Work request 1: Gather every line of the records that contains the string "difference", treating matches as case-sensitive.

Document extract:
AI CODE REVIEW BENCHMARKS
An evaluation of 5 AI code review tools across 50 real-world bugs from production codebases (2025). See which tools actually catch the issues that matter.
Overview
We compare 5 AI code review tools on 50 real-world pull requests to surface practical differences in how they catch bugs, manage signal versus noise, support multiple languages, and impact review quality.
Each tool was evaluated with default settings (no custom rules or fine-tuning). We measured bug-catch rates, comment quality, noise levels, time to review, and setup experience to reflect how these tools perform in everyday use.
All PRs come from public, verifiable repositories, so you can inspect the sources and reproduce the runs on your own. If you'd like the exact protocol, see the Methodology section.
Methodology
The dataset covers 5 open-source GitHub repositories in different languages. From each, 10 real bug-fix PRs were traced back to the commits that introduced the bugs. Extremely large or single-file changes were excluded to keep the set realistic.
For each case, two branches were created: one before the bug and one after the fix. A fresh PR reintroduced the original change and was replicated across 5 clean forks, one per code review tool. Each tool had full repository access, including the PR diff and base branches.

Work request 2: Rewrite the stretch of the benchmark overview from "AI CODE REVIEW BENCHMARKS" through "issues that matter.", replacing "production codebases" with "live software projects".

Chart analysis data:
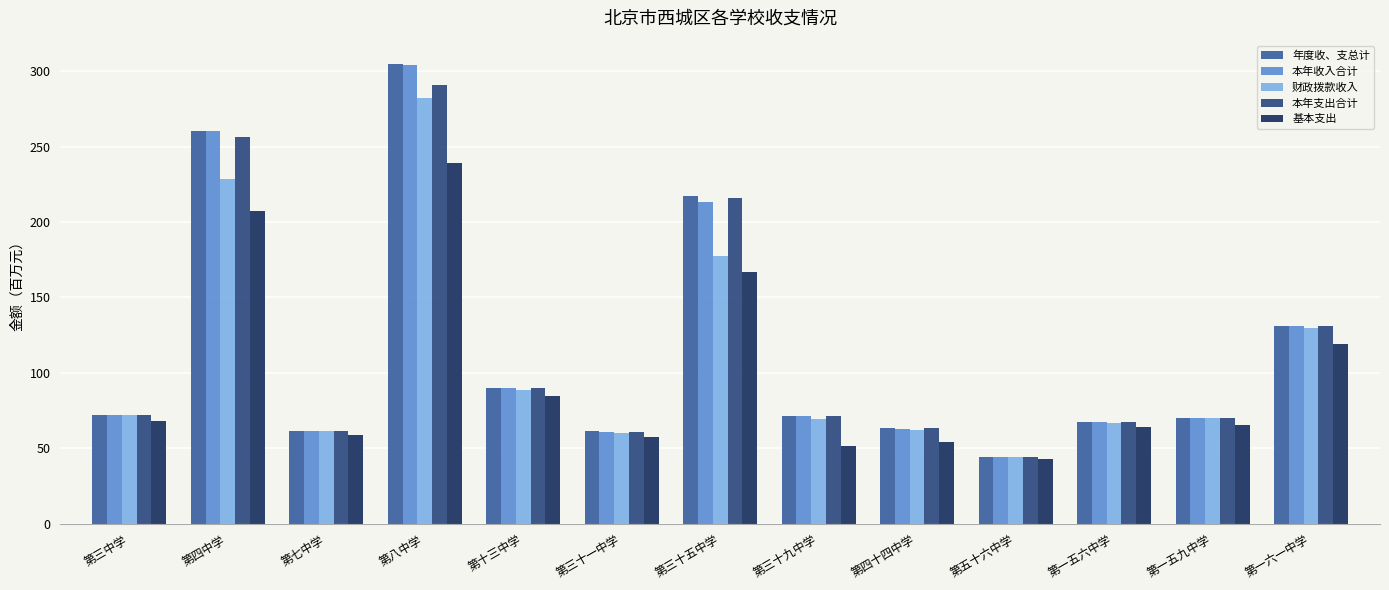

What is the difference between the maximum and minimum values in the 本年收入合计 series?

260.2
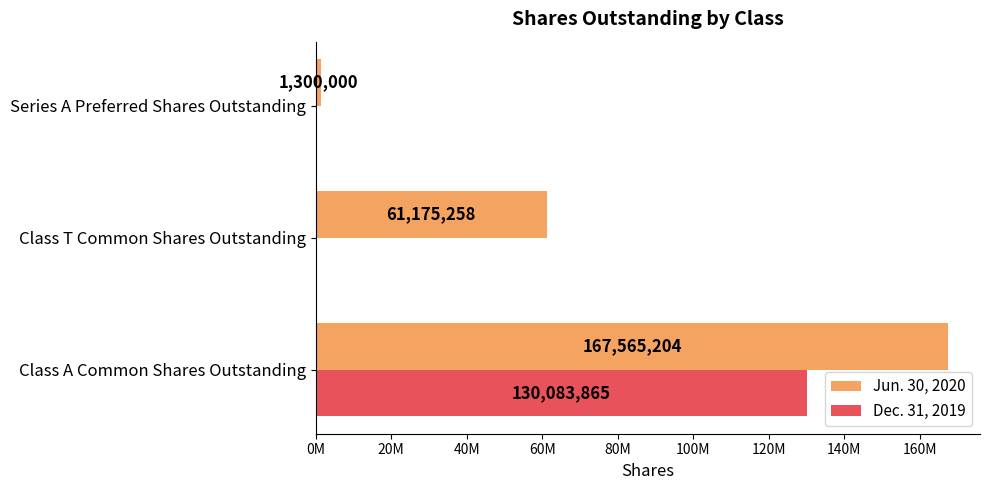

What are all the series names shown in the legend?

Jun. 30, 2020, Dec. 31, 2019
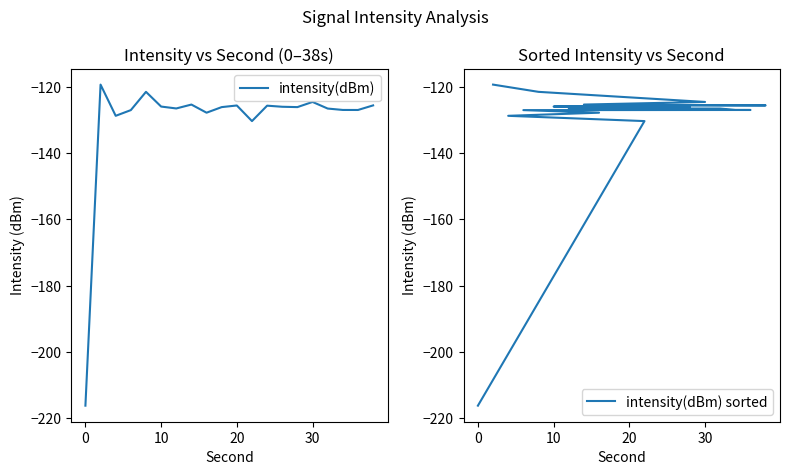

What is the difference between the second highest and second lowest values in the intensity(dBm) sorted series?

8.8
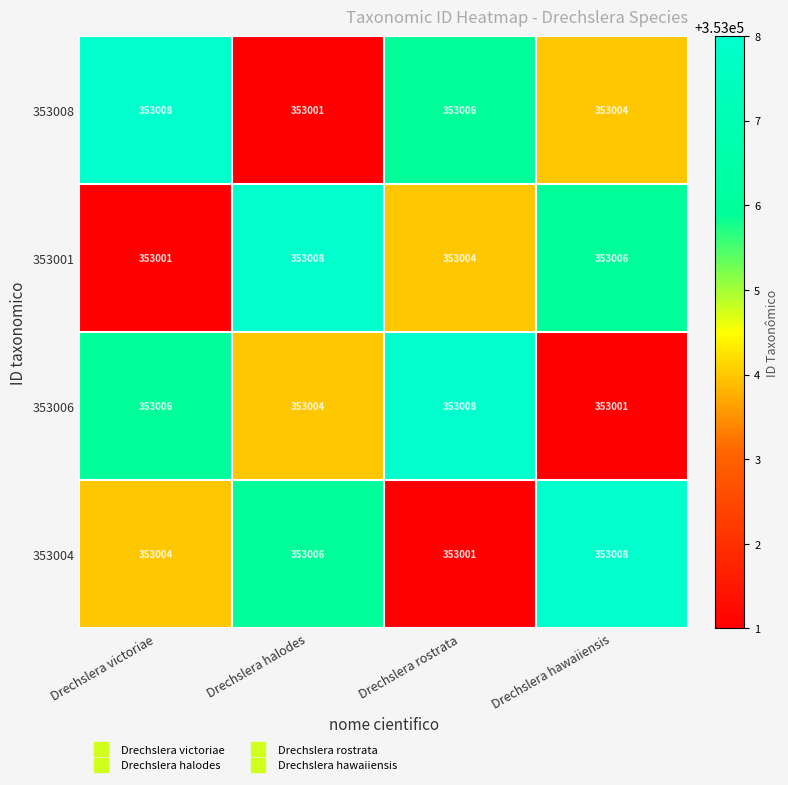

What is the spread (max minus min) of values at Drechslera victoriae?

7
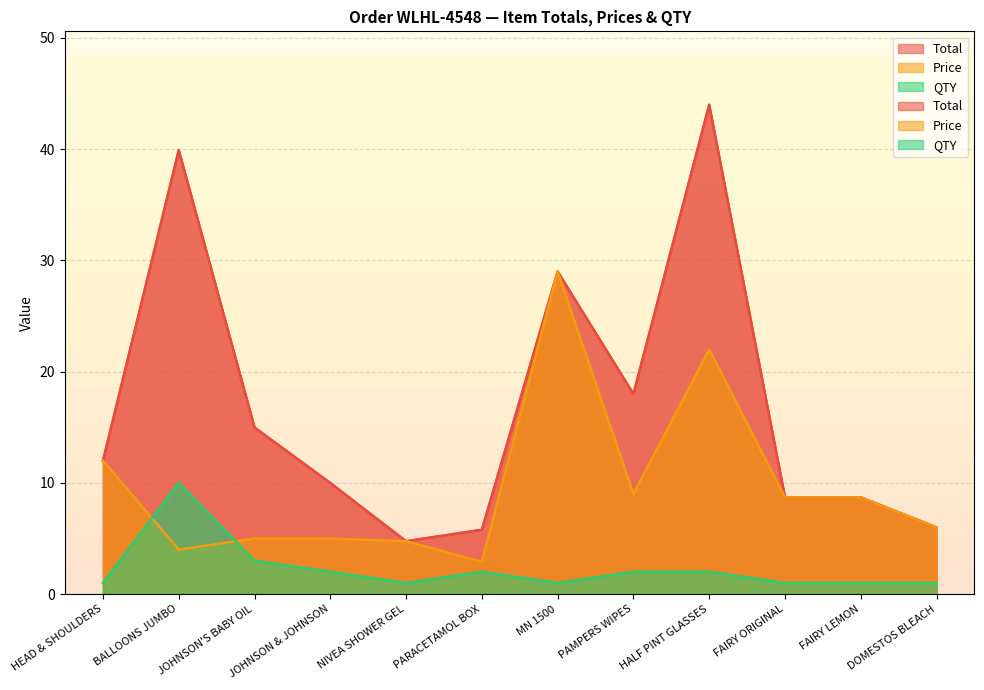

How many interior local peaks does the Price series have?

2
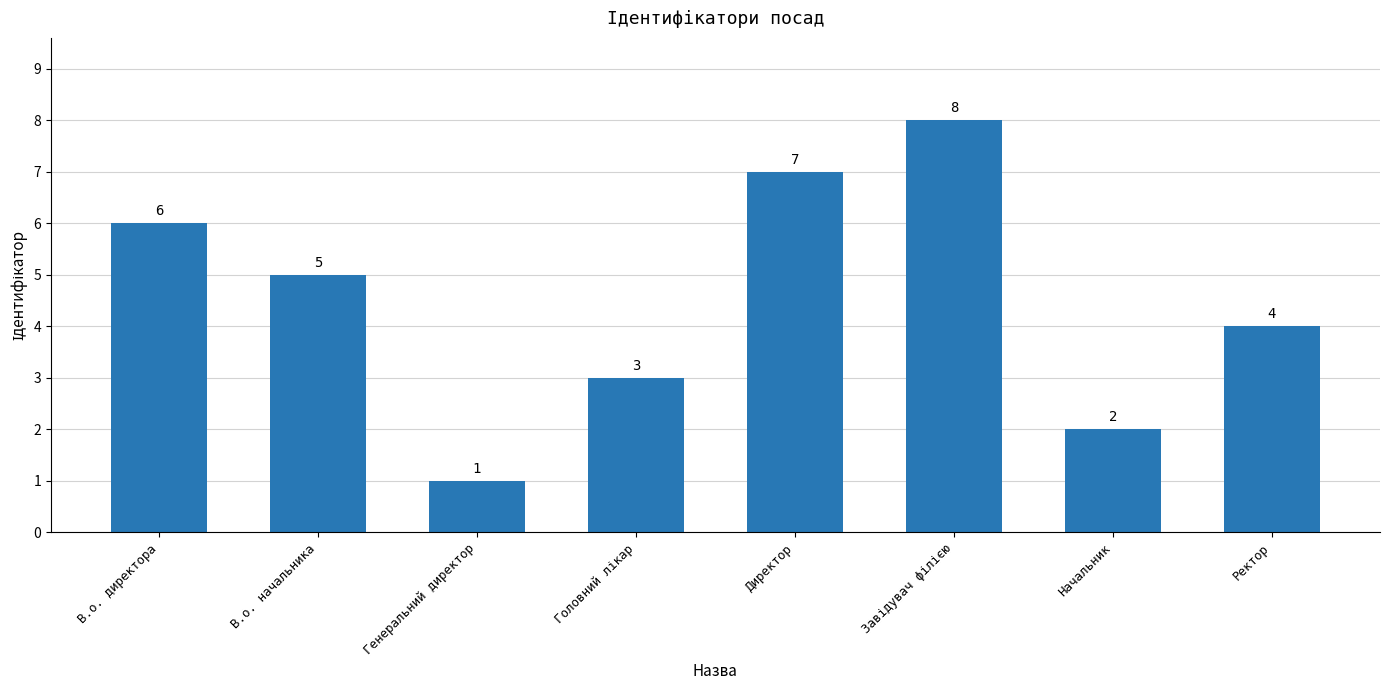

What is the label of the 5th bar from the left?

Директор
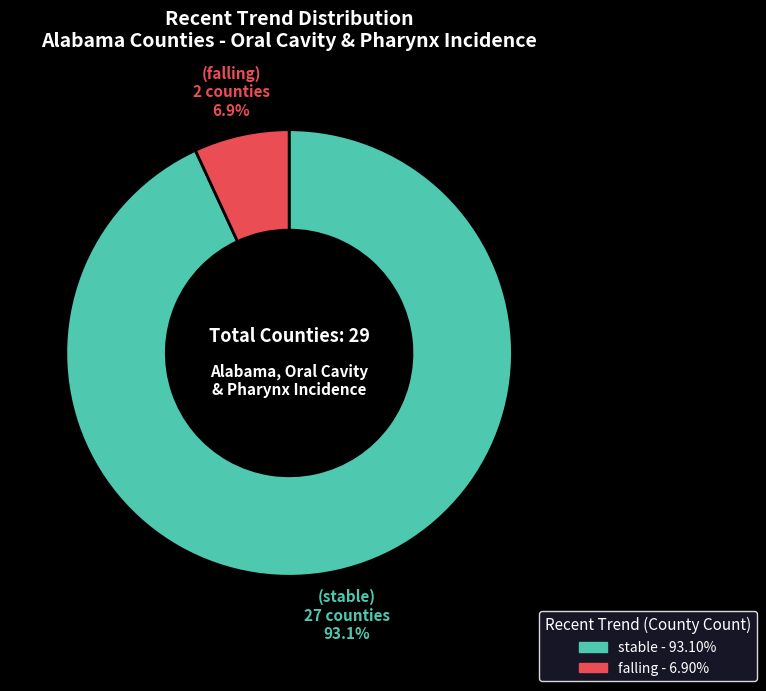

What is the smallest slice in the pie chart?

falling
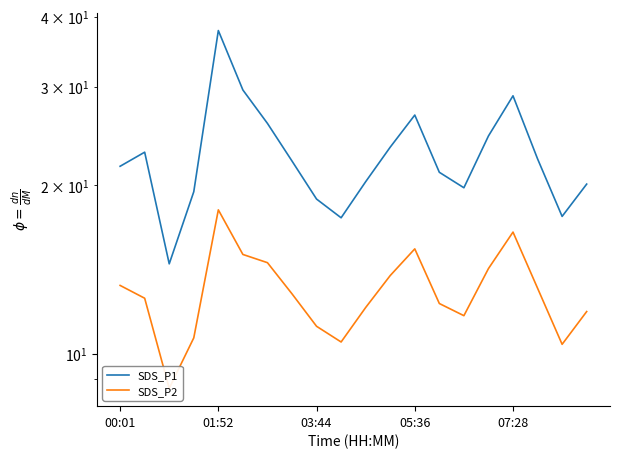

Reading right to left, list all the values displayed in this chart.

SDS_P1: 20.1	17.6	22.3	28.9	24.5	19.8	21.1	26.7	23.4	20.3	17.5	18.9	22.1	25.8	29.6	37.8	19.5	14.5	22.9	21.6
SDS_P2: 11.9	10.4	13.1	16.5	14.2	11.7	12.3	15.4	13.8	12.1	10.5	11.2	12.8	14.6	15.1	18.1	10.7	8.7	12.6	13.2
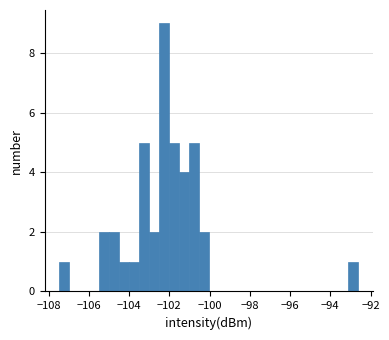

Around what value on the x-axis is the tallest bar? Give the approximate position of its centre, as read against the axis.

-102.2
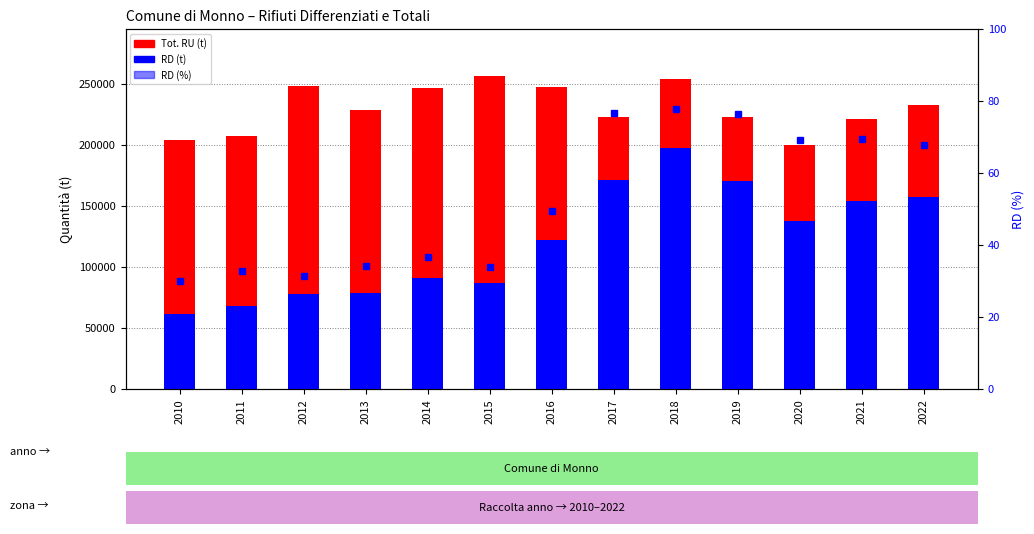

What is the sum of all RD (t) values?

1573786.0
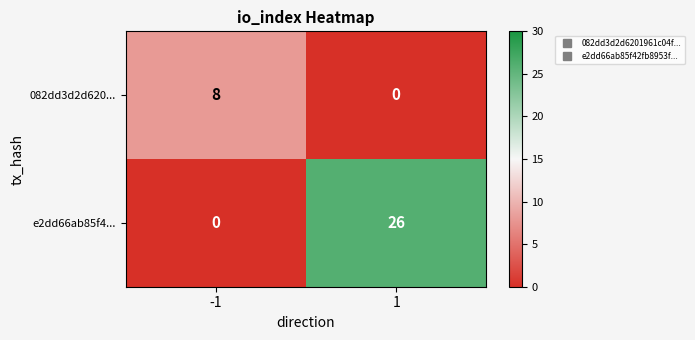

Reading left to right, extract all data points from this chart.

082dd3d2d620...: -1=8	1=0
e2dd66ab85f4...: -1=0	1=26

Task result 1:
What is the difference between the maximum and minimum values in the 本年收入合计 series?
What is the difference between the second highest and second lowest values in the intensity(dBm) sorted series?

Task result 2:
AI CODE REVIEW BENCHMARKS
An evaluation of 5 AI code review tools across 50 real-world bugs from live software projects (2025). See which tools actually catch the issues that matter.